"I don't know how to write for women." Is a phrase I hear on a regular basis from male writers. I look at them puzzled,
"Just write a great story and then make your character female." Is my standard answer.
This is an interesting topic for me as a female screenwriter and actress in a male dominated industry. If most of the men in the industry feel like they don't know how to write for women, how can some of our most beloved writers like Wes Anderson and Quentin Tarantino, start changing the paradigm in the film and television industry?
My thoughts are, that this is a case of shifting one's perspective.
A friend of mine wrote the first 30 pages of an interesting superhero script. I read it and automatically connected with the lead character. "I'd love to play this." I told him. "No, that's a guy." he said back to me.
I'm not saying this is fundamentally wrong, I'm just saying why not start shifting our perspective so that the possibility of gender isn't even in the picture?
I look at something like Quentin Tarantino's "The Hateful Eight" and I think, wow what a cast. But why couldn't any number of those lead males have been females? Why not have Susan Sarandon, Octavia Spencer, Julianne Moore, or Daryl Hannah play one of those roles or even three or four of those roles? They would have been more than capable of doing so and I doubt it would have even changed the movie(I haven't seen the movie yet). And as a female writer I see and think this a lot.

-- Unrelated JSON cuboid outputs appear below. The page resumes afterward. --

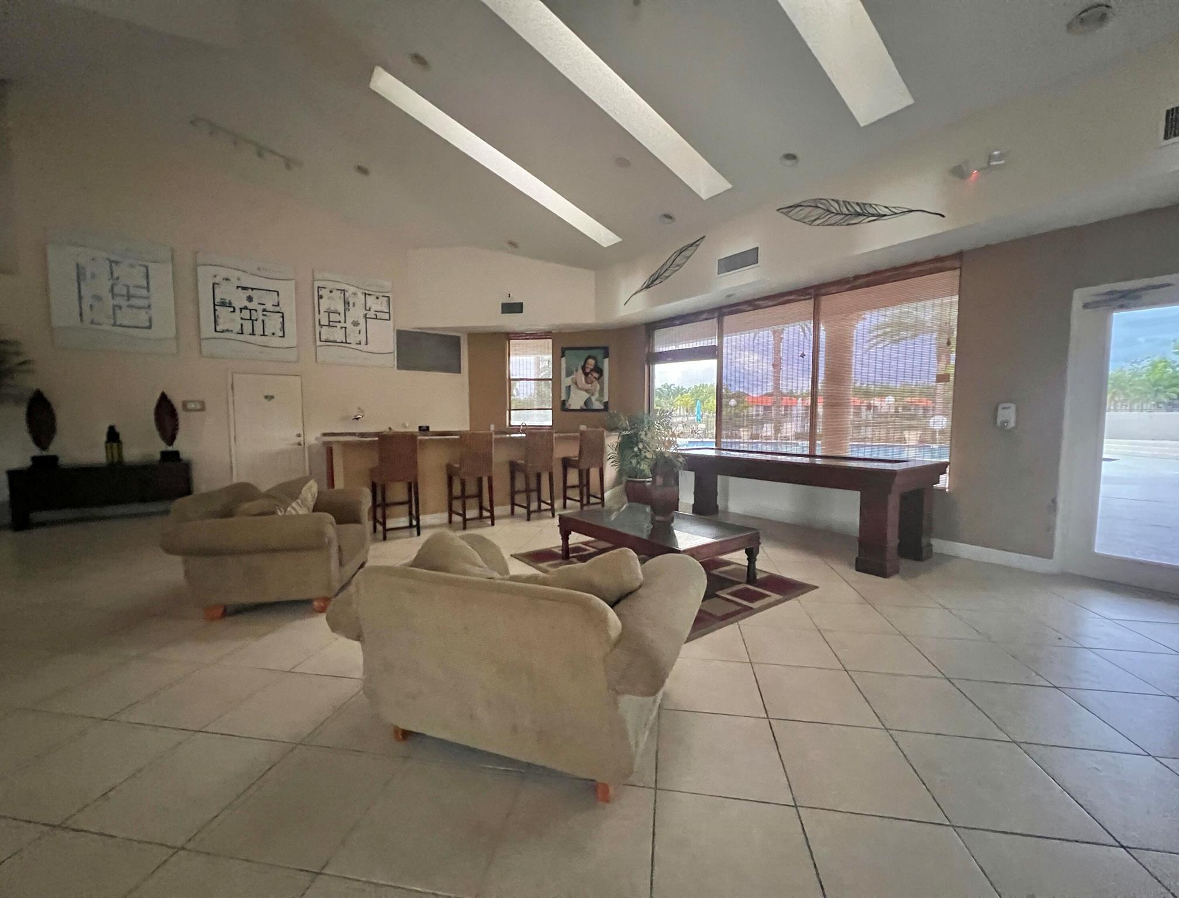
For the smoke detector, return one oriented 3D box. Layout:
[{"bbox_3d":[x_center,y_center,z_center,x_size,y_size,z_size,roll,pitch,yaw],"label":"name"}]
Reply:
[{"bbox_3d":[3.184,-2.713,2.863,0.190,0.050,0.190,18,-7,-34],"label":"smoke detector"}]

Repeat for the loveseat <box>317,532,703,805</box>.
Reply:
[{"bbox_3d":[-0.239,0.814,2.116,1.466,0.822,0.959,1,4,20],"label":"loveseat"}]

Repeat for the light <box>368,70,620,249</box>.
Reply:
[{"bbox_3d":[-0.948,-3.495,5.678,3.400,0.100,0.370,18,-7,-34],"label":"light"}]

Our focus on the gender has to be secondary.
I've never heard a woman say "I don't know how to write for a male" and that doesn't mean that there are aren't female writers out there that have trouble. But I've never heard it as an excuse for not having a certain gender in a lead character. It's about writing a great character and it happens to be male or female.
There are countless women working on getting female stories into the world. And there are countless men as well, such as Joss Whedon. And for you males who are feeling like it can be hard to write for a female but really believe in increasing the ratio of women in film, here are some tips.
1. Think about writing a strong and specific character and story and assign or switch genders after. This can't always work, but for a lot of films I see, it could have been a female instead of a male.
2. If you are writing a female character and feel like it's cliche or that you're having trouble, ask a female writer friend. You all have them and if you don't, get in touch with an organization like Women in Film and ask them to help connect you with a female writer.
3. Ask a female friend to read over the dialogue and see if you can sharpen it.
What I am really trying to get at is that gender really can be secondary (and same with race for that matter). We can create powerful and wonderful characters that can be either men or women because we are diverse creatures and all of us can relate to each other. I'm not saying this is always the case, of course gender comes into play in a lot of situations, just like race. But in general, I think as writers it's time for us to be making both gender and race secondary. What does it matter if the lead is a black female or a white male? And if we have to play with a few other genders to make sense within the story then we should start doing so. There are answers to these seemingly big and hard questions in our industry and I can guarantee there will always be someone willing to help answer them.